## Problem requirements
The answer is a single number: the count of lines below in which the word "array" appears.

## Task data

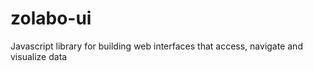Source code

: # zolabo-ui
Javascript library for building web interfaces that access, navigate and visualize data
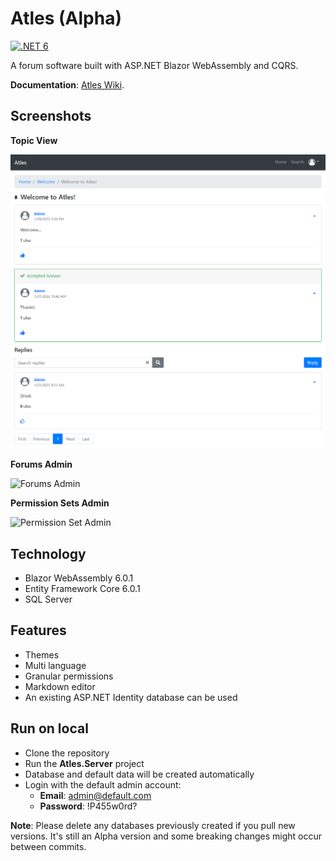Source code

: # Atles (Alpha)

[![.NET 6](https://github.com/lucabriguglia/Atles/actions/workflows/dotnet-6.yml/badge.svg)](https://github.com/lucabriguglia/Atles/actions/workflows/dotnet-6.yml)

A forum software built with ASP.NET Blazor WebAssembly and CQRS.

**Documentation**: [Atles Wiki](https://lucabriguglia.github.io/Atles).

## Screenshots

**Topic View**

![Forum Topic](docs/assets/img/forum-topic.png)

**Forums Admin**

![Forums Admin](docs/assets/img/admin-forums.png)

**Permission Sets Admin**

![Permission Set Admin](docs/assets/img/admin-permission-set-edit.png)

## Technology

- Blazor WebAssembly 6.0.1
- Entity Framework Core 6.0.1
- SQL Server

## Features

- Themes
- Multi language
- Granular permissions
- Markdown editor
- An existing ASP.NET Identity database can be used

## Run on local

- Clone the repository
- Run the **Atles.Server** project
- Database and default data will be created automatically
- Login with the default admin account:
  - **Email**: admin@default.com
  - **Password**: !P455w0rd?

**Note**: Please delete any databases previously created if you pull new versions. It's still an Alpha version and some breaking changes might occur between commits.
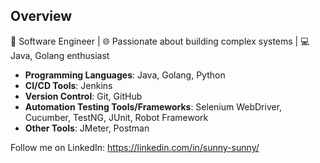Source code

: ## Overview

🤖 Software Engineer | 🌐 Passionate about building complex systems | 💻 Java, Golang enthusiast

- **Programming Languages**: Java, Golang, Python
- **CI/CD Tools**: Jenkins
- **Version Control**: Git, GitHub
- **Automation Testing Tools/Frameworks**: Selenium WebDriver, Cucumber, TestNG, JUnit, Robot Framework
- **Other Tools**: JMeter, Postman

Follow me on LinkedIn: https://linkedin.com/in/sunny-sunny/
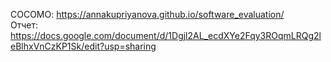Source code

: COCOMO: https://annakupriyanova.github.io/software_evaluation/   
Отчет: https://docs.google.com/document/d/1Dgjl2AL_ecdXYe2Fqy3ROqmLRQg2leBlhxVnCzKP1Sk/edit?usp=sharing
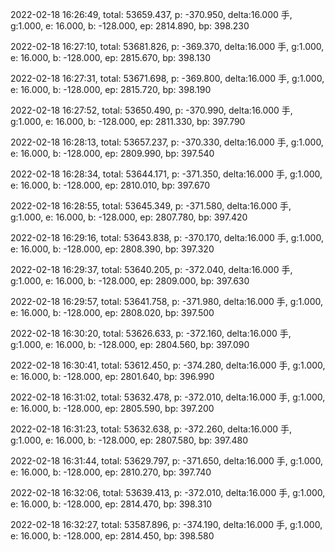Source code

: 2022-02-18 16:26:49, total: 53659.437, p: -370.950, delta:16.000 手, g:1.000, e: 16.000, b: -128.000, ep: 2814.890, bp: 398.230

2022-02-18 16:27:10, total: 53681.826, p: -369.370, delta:16.000 手, g:1.000, e: 16.000, b: -128.000, ep: 2815.670, bp: 398.130

2022-02-18 16:27:31, total: 53671.698, p: -369.800, delta:16.000 手, g:1.000, e: 16.000, b: -128.000, ep: 2815.720, bp: 398.190

2022-02-18 16:27:52, total: 53650.490, p: -370.990, delta:16.000 手, g:1.000, e: 16.000, b: -128.000, ep: 2811.330, bp: 397.790

2022-02-18 16:28:13, total: 53657.237, p: -370.330, delta:16.000 手, g:1.000, e: 16.000, b: -128.000, ep: 2809.990, bp: 397.540

2022-02-18 16:28:34, total: 53644.171, p: -371.350, delta:16.000 手, g:1.000, e: 16.000, b: -128.000, ep: 2810.010, bp: 397.670

2022-02-18 16:28:55, total: 53645.349, p: -371.580, delta:16.000 手, g:1.000, e: 16.000, b: -128.000, ep: 2807.780, bp: 397.420

2022-02-18 16:29:16, total: 53643.838, p: -370.170, delta:16.000 手, g:1.000, e: 16.000, b: -128.000, ep: 2808.390, bp: 397.320

2022-02-18 16:29:37, total: 53640.205, p: -372.040, delta:16.000 手, g:1.000, e: 16.000, b: -128.000, ep: 2809.000, bp: 397.630

2022-02-18 16:29:57, total: 53641.758, p: -371.980, delta:16.000 手, g:1.000, e: 16.000, b: -128.000, ep: 2808.020, bp: 397.500

2022-02-18 16:30:20, total: 53626.633, p: -372.160, delta:16.000 手, g:1.000, e: 16.000, b: -128.000, ep: 2804.560, bp: 397.090

2022-02-18 16:30:41, total: 53612.450, p: -374.280, delta:16.000 手, g:1.000, e: 16.000, b: -128.000, ep: 2801.640, bp: 396.990

2022-02-18 16:31:02, total: 53632.478, p: -372.010, delta:16.000 手, g:1.000, e: 16.000, b: -128.000, ep: 2805.590, bp: 397.200

2022-02-18 16:31:23, total: 53632.638, p: -372.260, delta:16.000 手, g:1.000, e: 16.000, b: -128.000, ep: 2807.580, bp: 397.480

2022-02-18 16:31:44, total: 53629.797, p: -371.650, delta:16.000 手, g:1.000, e: 16.000, b: -128.000, ep: 2810.270, bp: 397.740

2022-02-18 16:32:06, total: 53639.413, p: -372.010, delta:16.000 手, g:1.000, e: 16.000, b: -128.000, ep: 2814.470, bp: 398.310

2022-02-18 16:32:27, total: 53587.896, p: -374.190, delta:16.000 手, g:1.000, e: 16.000, b: -128.000, ep: 2814.450, bp: 398.580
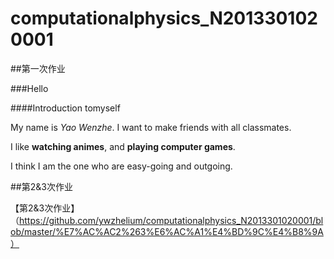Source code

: # computationalphysics_N2013301020001

##第一次作业

###Hello

####Introduction tomyself

My  name  is  *Yao Wenzhe*. I  want  to  make  friends  with  all  classmates.

I  like  **watching  animes**, and  **playing  computer  games**.

I  think  I  am  the  one  who  are  easy-going  and  outgoing.


##第2&3次作业

【第2&3次作业】（https://github.com/ywzhelium/computationalphysics_N2013301020001/blob/master/%E7%AC%AC2%263%E6%AC%A1%E4%BD%9C%E4%B8%9A）

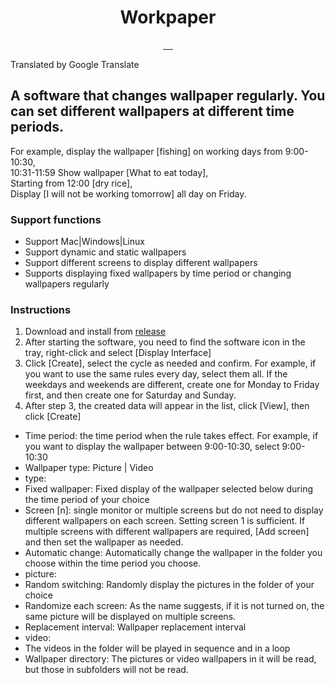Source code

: <div align="center">
 <h1>Workpaper</h1>
<a target="_blank" href="https://github.com/Jarvay/Workpaper/actions/workflows/build.yml">
 <img src="https://img.shields.io/github/actions/workflow/status/Jarvay/Workpaper/build.yml?style=flat-square" alt="">
</a>
 <a href="https://github.com/Jarvay/Workpaper/actions">
 <img src="https://github.com/Jarvay/Workpaper/actions/workflows/main.yml/badge.svg" alt="">
 </a>
 <a href="https://github.com/Jarvay/Workpaper/releases">
 <img src="https://img.shields.io/github/downloads/Jarvay/Workpaper/total.svg?style=flat-square" alt="">
 </a>
 <a href="https://github.com/Jarvay/Workpaper/releases/latest">
 <img src="https://img.shields.io/github/release/Jarvay/Workpaper.svg?style=flat-square" alt="">
 </a>

 <img src="https://img.shields.io/badge/platform-Windows%20%7C%20MacOS%20%7C%20Linux-lightgreen" alt="" />
</div>

Translated by Google Translate

## A software that changes wallpaper regularly. You can set different wallpapers at different time periods.

For example, display the wallpaper [fishing] on working days from 9:00-10:30,<br>
10:31-11:59 Show wallpaper [What to eat today],<br>
Starting from 12:00 [dry rice],<br>
Display [I will not be working tomorrow] all day on Friday.

### Support functions

- Support Mac|Windows|Linux
- Support dynamic and static wallpapers
- Support different screens to display different wallpapers
- Supports displaying fixed wallpapers by time period or changing wallpapers regularly

### Instructions

1. Download and install from [release](https://github.com/Jarvay/Workpaper/releases)
2. After starting the software, you need to find the software icon in the tray, right-click and select [Display Interface]
3. Click [Create], select the cycle as needed and confirm.
   For example, if you want to use the same rules every day, select them all. If the weekdays and weekends are different, create one for Monday to Friday first, and then create one for Saturday and Sunday.
4. After step 3, the created data will appear in the list, click [View], then click [Create]
- Time period: the time period when the rule takes effect. For example, if you want to display the wallpaper between 9:00-10:30, select 9:00-10:30
- Wallpaper type: Picture | Video
- type:
- Fixed wallpaper: Fixed display of the wallpaper selected below during the time period of your choice
- Screen [n]: single monitor or multiple screens but do not need to display different wallpapers on each screen. Setting screen 1 is sufficient. If multiple screens with different wallpapers are required, [Add screen] and then set the wallpaper as needed.
- Automatic change: Automatically change the wallpaper in the folder you choose within the time period you choose.
- picture:
- Random switching: Randomly display the pictures in the folder of your choice
- Randomize each screen: As the name suggests, if it is not turned on, the same picture will be displayed on multiple screens.
- Replacement interval: Wallpaper replacement interval
- video:
- The videos in the folder will be played in sequence and in a loop
- Wallpaper directory: The pictures or video wallpapers in it will be read, but those in subfolders will not be read.
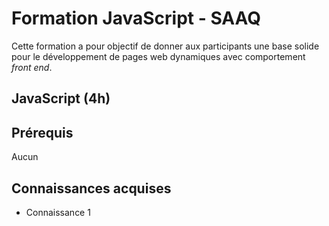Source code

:# Formation JavaScript - SAAQ
Cette formation a pour objectif de donner aux participants une base solide pour le développement de pages web dynamiques avec comportement _front end_.

## JavaScript (4h)


## Prérequis 
Aucun

## Connaissances acquises
* Connaissance 1
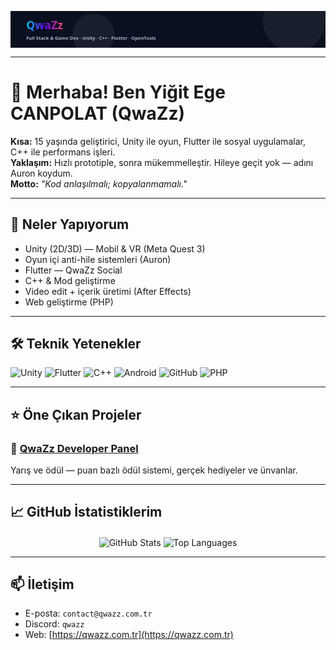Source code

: <!-- =========================
     QwaZz - Şık GitHub README
   ========================= -->

<!-- Animated header (inline SVG) -->
<p align="center">
  <svg width="100%" height="140" viewBox="0 0 1200 140" xmlns="http://www.w3.org/2000/svg" role="img" aria-label="QwaZz header">
    <defs>
      <linearGradient id="g" x1="0" x2="1">
        <stop offset="0%"  stop-color="#00d4ff"/>
        <stop offset="50%" stop-color="#6a00ff"/>
        <stop offset="100%" stop-color="#ff4d6d"/>
      </linearGradient>
    </defs>
    <rect width="1200" height="140" fill="#0b1020"/>
    <g font-family="Segoe UI, Roboto, Arial" font-weight="700" font-size="42" fill="url(#g)">
      <text x="60" y="70" opacity="0.95">QwaZz</text>
      <text x="60" y="110" font-size="18" fill="#b9c2d8" opacity="0.9">Full Stack & Game Dev · Unity · C++ · Flutter · OpenTools</text>
    </g>
    <!-- subtle moving circles -->
    <g opacity="0.06" fill="#fff">
      <circle cx="1100" cy="35" r="120">
        <animate attributeName="cx" dur="12s" values="1100;100;1100" repeatCount="indefinite"/>
      </circle>
      <circle cx="300" cy="90" r="80">
        <animate attributeName="cx" dur="9s" values="300;900;300" repeatCount="indefinite"/>
      </circle>
    </g>
  </svg>
</p>

---

# 👋 Merhaba! Ben **Yiğit Ege CANPOLAT** (QwaZz)
**Kısa:** 15 yaşında geliştirici, Unity ile oyun, Flutter ile sosyal uygulamalar, C++ ile performans işleri.  
**Yaklaşım:** Hızlı prototiple, sonra mükemmelleştir. Hileye geçit yok — adını Auron koydum.  
**Motto:** *"Kod anlaşılmalı; kopyalanmamalı."*

---

## 🚀 Neler Yapıyorum
- Unity (2D/3D) — Mobil & VR (Meta Quest 3)  
- Oyun içi anti-hile sistemleri (Auron)  
- Flutter — QwaZz Social  
- C++ & Mod geliştirme  
- Video edit + içerik üretimi (After Effects)  
- Web geliştirme (PHP)

---

## 🛠️ Teknik Yetenekler
<p>
  <img src="https://img.shields.io/badge/Unity-000000?style=for-the-badge&logo=unity&logoColor=white" alt="Unity"/>
  <img src="https://img.shields.io/badge/Flutter-02569B?style=for-the-badge&logo=flutter&logoColor=white" alt="Flutter"/>
  <img src="https://img.shields.io/badge/C%2B%2B-00599C?style=for-the-badge&logo=c%2B%2B&logoColor=white" alt="C++"/>
  <img src="https://img.shields.io/badge/Android-3DDC84?style=for-the-badge&logo=android&logoColor=white" alt="Android"/>
  <img src="https://img.shields.io/badge/Git-GitHub-181717?style=for-the-badge&logo=github" alt="GitHub"/>
  <img src="https://img.shields.io/badge/PHP-777BB4?style=for-the-badge&logo=php&logoColor=white" alt="PHP"/>
</p>

---

## ⭐ Öne Çıkan Projeler

### 🔧 [QwaZz Developer Panel](https://qwazz.com.tr/)  
Yarış ve ödül — puan bazlı ödül sistemi, gerçek hediyeler ve ünvanlar.

---

## 📈 GitHub İstatistiklerim
<p align="center">
  <img align="center" src="https://github-readme-stats.vercel.app/api?username=qwazzexe&show_icons=true&hide_border=true&theme=radical" alt="GitHub Stats"/>
  <img align="center" src="https://github-readme-stats.vercel.app/api/top-langs/?username=qwazzexe&layout=compact&hide_border=true&theme=radical" alt="Top Languages"/>
</p>

---

## 📫 İletişim
- E-posta: `contact@qwazz.com.tr`  
- Discord: `qwazz`  
- Web: [https://qwazz.com.tr](https://qwazz.com.tr)
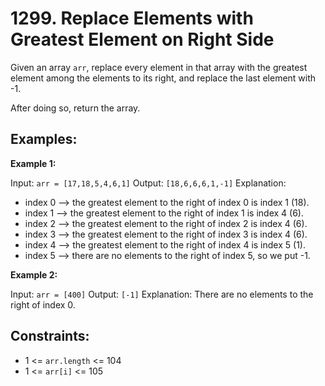 # 1299. Replace Elements with Greatest Element on Right Side

Given an array `arr`, replace every element in that array with the greatest element among the elements to its right, and replace the last element with -1.

After doing so, return the array.

## Examples:

**Example 1:**

Input: `arr = [17,18,5,4,6,1]`
Output: `[18,6,6,6,1,-1]`
Explanation: 
- index 0 --> the greatest element to the right of index 0 is index 1 (18).
- index 1 --> the greatest element to the right of index 1 is index 4 (6).
- index 2 --> the greatest element to the right of index 2 is index 4 (6).
- index 3 --> the greatest element to the right of index 3 is index 4 (6).
- index 4 --> the greatest element to the right of index 4 is index 5 (1).
- index 5 --> there are no elements to the right of index 5, so we put -1.

**Example 2:**

Input: `arr = [400]`
Output: `[-1]`
Explanation: There are no elements to the right of index 0.

## Constraints:

- 1 <= `arr.length` <= 104
- 1 <= `arr[i]` <= 105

## Reply to the task
2